Determine the month within this combination ('fuel station type' and 'city') that had the lowest number of hourly records.


In [97]:
from pyspark.sql import SparkSession
from pyspark.sql.functions import col, year, month, min

# Initialize a Spark session
spark = SparkSession.builder.appName("LowestHourlyRecords").getOrCreate()

# Assuming 'gasoline_df' and 'fuel_station_df' are your DataFrames

# Define the specific 'fuel station type' and 'city' you want to analyze
selected_fuel_station_type = 'Stradale'
selected_city = 'AGRIGENTO'  # Replace with the actual city name

# Filter 'fuel_station_df' for the specific combination
filtered_fuel_station_df = fuel_station_info_df.filter((col('Type') == selected_fuel_station_type) & (col('City') == selected_city))

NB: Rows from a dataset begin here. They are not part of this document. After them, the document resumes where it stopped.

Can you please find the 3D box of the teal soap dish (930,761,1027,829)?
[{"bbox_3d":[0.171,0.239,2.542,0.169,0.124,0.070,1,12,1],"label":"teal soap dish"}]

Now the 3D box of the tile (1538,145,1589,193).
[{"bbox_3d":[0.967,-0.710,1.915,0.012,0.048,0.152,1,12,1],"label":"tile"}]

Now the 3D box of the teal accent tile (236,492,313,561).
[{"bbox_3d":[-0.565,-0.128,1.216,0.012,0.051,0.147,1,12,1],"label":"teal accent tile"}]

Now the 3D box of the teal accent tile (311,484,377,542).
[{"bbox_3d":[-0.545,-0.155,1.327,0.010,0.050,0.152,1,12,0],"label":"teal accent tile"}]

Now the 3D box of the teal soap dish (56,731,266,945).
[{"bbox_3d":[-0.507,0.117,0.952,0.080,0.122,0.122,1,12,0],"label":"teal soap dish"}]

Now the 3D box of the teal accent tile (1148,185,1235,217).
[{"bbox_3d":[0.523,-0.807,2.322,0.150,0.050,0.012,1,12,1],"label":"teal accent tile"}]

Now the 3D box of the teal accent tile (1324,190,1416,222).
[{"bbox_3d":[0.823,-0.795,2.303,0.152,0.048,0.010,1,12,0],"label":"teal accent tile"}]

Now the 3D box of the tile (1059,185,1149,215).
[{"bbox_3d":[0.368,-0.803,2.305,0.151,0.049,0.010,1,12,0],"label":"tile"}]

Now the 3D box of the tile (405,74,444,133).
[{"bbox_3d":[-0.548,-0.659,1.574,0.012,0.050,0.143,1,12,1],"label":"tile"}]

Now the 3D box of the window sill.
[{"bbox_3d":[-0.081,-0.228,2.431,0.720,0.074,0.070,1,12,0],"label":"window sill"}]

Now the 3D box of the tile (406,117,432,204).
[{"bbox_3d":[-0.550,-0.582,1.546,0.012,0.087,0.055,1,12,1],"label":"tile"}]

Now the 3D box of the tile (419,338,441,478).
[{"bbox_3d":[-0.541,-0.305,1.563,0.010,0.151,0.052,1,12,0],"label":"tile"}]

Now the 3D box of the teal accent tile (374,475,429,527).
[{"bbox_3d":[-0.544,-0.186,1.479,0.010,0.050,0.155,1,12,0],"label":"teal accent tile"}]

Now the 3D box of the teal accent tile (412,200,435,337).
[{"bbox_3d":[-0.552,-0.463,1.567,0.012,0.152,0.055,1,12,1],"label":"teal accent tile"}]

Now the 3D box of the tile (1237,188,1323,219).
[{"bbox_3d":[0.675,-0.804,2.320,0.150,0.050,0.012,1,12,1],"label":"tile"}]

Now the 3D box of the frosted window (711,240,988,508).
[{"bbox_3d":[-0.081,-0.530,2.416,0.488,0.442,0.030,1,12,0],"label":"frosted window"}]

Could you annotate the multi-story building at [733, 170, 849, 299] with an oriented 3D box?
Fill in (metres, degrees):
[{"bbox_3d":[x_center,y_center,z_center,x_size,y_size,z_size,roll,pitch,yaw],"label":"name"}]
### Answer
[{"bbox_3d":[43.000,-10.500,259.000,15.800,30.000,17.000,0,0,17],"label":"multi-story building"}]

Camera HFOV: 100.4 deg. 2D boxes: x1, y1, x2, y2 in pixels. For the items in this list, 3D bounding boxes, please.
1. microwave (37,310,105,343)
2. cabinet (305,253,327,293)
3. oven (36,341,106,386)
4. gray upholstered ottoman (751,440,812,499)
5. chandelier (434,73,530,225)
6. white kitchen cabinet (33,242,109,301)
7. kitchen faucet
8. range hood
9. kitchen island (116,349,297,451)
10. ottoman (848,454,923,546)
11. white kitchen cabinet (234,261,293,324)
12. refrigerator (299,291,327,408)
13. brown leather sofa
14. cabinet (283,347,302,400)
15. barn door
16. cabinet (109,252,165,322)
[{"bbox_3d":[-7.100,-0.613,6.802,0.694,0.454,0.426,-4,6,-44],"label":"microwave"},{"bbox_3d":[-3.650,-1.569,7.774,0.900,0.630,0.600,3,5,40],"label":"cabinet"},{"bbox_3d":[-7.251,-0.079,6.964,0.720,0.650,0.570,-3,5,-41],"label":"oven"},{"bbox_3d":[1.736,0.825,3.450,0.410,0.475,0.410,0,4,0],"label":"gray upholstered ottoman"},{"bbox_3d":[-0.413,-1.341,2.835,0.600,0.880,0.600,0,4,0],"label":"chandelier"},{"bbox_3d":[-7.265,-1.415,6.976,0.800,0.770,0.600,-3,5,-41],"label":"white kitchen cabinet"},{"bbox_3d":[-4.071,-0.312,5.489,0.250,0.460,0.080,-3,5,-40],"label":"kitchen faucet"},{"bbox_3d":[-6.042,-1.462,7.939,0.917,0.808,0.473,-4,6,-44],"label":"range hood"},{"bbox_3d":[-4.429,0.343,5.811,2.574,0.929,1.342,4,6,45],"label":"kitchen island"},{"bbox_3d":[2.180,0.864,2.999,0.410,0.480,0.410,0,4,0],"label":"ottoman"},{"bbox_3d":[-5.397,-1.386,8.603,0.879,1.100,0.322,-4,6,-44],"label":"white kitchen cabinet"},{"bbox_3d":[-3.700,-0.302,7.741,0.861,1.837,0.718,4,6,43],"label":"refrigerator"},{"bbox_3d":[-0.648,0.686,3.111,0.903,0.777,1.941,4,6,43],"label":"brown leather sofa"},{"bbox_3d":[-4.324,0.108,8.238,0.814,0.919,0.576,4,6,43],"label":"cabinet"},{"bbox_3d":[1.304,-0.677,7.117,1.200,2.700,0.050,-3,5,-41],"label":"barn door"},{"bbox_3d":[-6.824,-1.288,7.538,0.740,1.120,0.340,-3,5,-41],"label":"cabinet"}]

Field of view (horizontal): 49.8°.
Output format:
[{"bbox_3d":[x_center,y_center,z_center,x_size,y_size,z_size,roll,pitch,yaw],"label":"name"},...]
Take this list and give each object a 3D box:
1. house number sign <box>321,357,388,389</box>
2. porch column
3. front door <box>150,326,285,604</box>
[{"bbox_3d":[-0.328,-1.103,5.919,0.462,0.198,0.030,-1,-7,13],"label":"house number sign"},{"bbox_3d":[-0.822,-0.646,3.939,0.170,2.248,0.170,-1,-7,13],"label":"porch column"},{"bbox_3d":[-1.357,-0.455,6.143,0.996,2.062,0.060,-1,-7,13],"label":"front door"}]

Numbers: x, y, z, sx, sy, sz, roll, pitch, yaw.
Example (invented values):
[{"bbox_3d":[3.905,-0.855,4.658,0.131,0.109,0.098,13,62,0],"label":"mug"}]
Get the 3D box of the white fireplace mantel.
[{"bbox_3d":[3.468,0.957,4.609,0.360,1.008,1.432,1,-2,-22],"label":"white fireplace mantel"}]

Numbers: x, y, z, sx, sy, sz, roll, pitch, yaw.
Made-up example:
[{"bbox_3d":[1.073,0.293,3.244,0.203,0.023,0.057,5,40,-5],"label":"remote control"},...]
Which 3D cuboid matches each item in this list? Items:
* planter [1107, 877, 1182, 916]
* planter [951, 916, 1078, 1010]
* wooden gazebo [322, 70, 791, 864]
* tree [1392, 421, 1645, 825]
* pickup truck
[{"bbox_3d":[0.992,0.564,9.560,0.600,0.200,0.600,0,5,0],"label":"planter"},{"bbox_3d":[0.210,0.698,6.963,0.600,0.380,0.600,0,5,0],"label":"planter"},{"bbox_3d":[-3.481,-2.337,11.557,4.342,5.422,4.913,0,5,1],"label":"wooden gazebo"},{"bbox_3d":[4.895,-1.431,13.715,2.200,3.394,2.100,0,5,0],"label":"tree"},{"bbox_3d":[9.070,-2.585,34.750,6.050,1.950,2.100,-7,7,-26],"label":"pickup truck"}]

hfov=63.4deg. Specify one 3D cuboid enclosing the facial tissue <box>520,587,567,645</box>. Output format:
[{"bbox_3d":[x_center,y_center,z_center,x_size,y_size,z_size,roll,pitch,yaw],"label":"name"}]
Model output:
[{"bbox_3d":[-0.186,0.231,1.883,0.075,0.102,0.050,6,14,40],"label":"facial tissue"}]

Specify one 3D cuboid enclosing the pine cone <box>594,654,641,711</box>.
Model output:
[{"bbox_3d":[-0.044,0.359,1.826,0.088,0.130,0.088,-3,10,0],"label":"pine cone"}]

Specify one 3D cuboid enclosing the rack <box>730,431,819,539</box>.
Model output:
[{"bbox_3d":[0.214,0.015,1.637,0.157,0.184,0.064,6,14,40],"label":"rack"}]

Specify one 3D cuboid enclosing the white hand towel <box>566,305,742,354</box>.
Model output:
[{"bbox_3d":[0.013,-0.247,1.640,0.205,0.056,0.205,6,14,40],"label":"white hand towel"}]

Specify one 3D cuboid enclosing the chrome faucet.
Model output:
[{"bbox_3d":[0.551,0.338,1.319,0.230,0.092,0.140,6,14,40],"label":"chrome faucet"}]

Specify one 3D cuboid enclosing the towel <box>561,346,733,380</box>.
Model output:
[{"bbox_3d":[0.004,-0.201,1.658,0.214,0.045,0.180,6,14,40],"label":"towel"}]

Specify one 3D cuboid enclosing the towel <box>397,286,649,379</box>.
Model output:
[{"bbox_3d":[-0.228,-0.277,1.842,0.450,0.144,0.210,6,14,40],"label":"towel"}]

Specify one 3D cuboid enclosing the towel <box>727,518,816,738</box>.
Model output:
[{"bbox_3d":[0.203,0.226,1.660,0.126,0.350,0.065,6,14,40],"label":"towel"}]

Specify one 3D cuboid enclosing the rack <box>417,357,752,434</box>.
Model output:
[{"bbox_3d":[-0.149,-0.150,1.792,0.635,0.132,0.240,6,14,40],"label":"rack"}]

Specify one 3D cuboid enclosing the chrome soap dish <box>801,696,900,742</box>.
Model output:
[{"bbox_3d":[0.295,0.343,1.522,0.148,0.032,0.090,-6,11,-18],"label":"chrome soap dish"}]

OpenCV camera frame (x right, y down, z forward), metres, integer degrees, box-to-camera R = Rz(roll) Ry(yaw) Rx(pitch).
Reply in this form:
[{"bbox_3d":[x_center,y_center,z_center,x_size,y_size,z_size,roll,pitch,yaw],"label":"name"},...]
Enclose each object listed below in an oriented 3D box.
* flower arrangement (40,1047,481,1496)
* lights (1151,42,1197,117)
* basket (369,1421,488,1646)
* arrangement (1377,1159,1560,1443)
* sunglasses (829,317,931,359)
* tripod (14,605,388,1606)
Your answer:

# Join 'filtered_fuel_station_df' with 'gasoline_df' on the 'Id' column
joined_df = hourly_gasoline_df.join(filtered_fuel_station_df, on='Id', how='inner')

# Extract the month from the 'Date' column
joined_df = joined_df.withColumn('YearMonth', year(col('Date')) * 100 + month(col('Date')))

# Group by 'YearMonth' and find the minimum timestamp and minimum price within each group
min_date_price_per_month = joined_df.groupBy('YearMonth').agg(
    min('Date').cast('timestamp').alias('LowestRecordTimestamp'),
    min('Price').alias('LowestPrice')
)

# Find the month with the minimum timestamp and its corresponding lowest price
lowest_timestamp_month = min_date_price_per_month.orderBy('LowestRecordTimestamp').first()

# Display the result (if a lowest timestamp month is found)
if lowest_timestamp_month:
    print(f"The date with the lowest price for '{selected_fuel_station_type}' fuel stations in '{selected_city}' is: {lowest_timestamp_month['LowestRecordTimestamp']}")
    print(f"The lowest price for that month is: {lowest_timestamp_month['LowestPrice']}")
else:
    print(f"No data found for '{selected_fuel_station_type}' fuel stations in '{selected_city}'.")


23/09/05 13:12:08 WARN SparkSession: Using an existing Spark session; only runtime SQL configurations will take effect.


The date with the lowest price for 'Stradale' fuel stations in 'AGRIGENTO' is: 2022-01-04 12:56:17
The lowest price for that month is: 1.608